I wish the hon. Gentleman and his colleagues a successful meeting with the Papal Nuncio. Indeed, I would urge all those who can bring influence to bear on these churches to do so. This terrible practice has nothing to do with any faith that I understand, and it is important that those in positions of responsibility speak out openly and honestly to encourage pressure to be brought to bear to bring it to an end.
Does my right hon. Friend think that the forthcoming elections in the DRC, to which the House is sending five observers, will assist us in dealing with issues such as that raised by my hon. Friend the Member for Wakefield (Mary Creagh)? How will his Department and the Government work with the DRC during and after the elections to resolve such difficult problems?
I agree that the elections, the first phase of which will take place on 30 July, are fundamental to the future of the DRC. Indeed, the people of the DRC have invested an enormous amount of hope in the democratic process as a way of improving their lives. We have provided help with the electoral registration process, and to the observers who will be going, and I wish good luck to the Members of the House who will be taking part in the elections. The two most important factors are, first, that the international community should support the newly elected Government and help them to do their job of improving public services; and secondly, and most importantly, that those who take part in the electoral process—including those who do not win—stay with that process. It would be unforgivable if, after three years of transitional government, those who have come into it then went back to conflict just because they were not successful. The fact is that democracy is the only hope that the DRC has of moving forward.

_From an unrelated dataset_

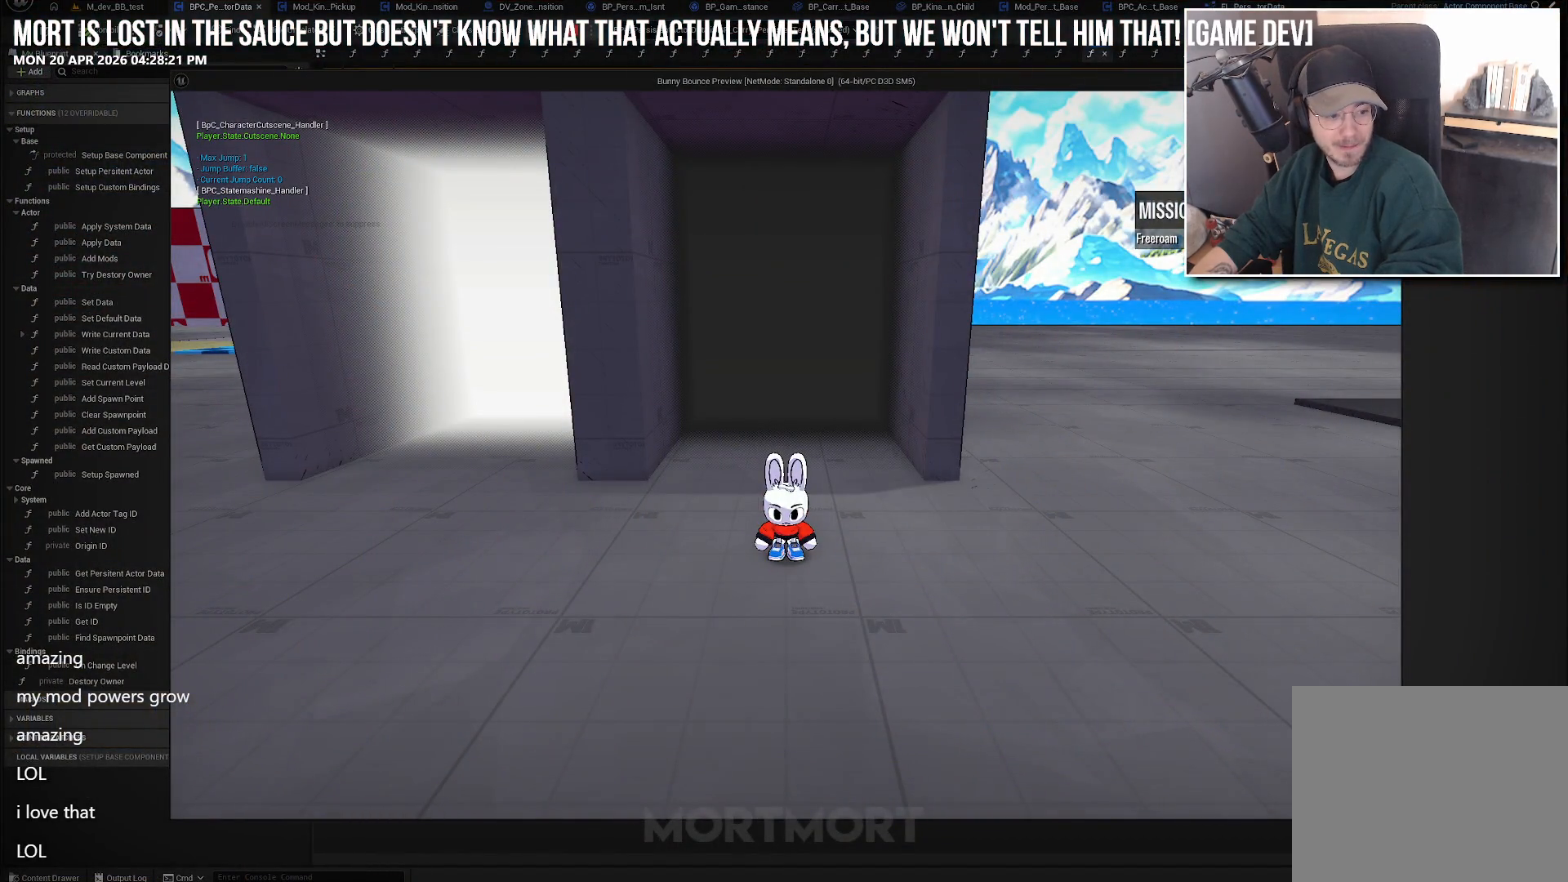
{"buttons": [], "left_stick": "center", "right_stick": "center", "events": []}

Given that the right hon. Gentleman has already had substantial discussions with Congolese officials, will he tell the House whether any church that conducts these abusive child deliverance ceremonies has been either suspended or outlawed? Can he offer the House a follow-up to Project Violet, the landmark event that was organised last year?
If the hon. Gentleman is talking about any of those churches being suspended by the Congolese authorities, I am not aware that that has happened. However, I shall make inquiries about that and come back to him. I know that our ambassador, Andy Sparks, has raised the issue directly with President Kabila, and I pay tribute to the work that he, DFID colleagues and others have done in pursuing the matter. The hon. Gentleman can rest assured that we will continue to raise the issue, and I would be very happy to consider any suggestions that hon. Members on both sides of the House would like to make about further ways in which we can help.
European Bank of Reconstruction and Development
The European Bank for Reconstruction and Development was established in 1991 to assist the development of the private sector in the former communist countries of central and eastern Europe. Since then, it has developed a strong record in that area, helping to lever in considerable private sector investment, create jobs and generally help to promote economic growth. Since 2004, the focus of the bank’s operations has begun to shift further towards the poorest countries in the region.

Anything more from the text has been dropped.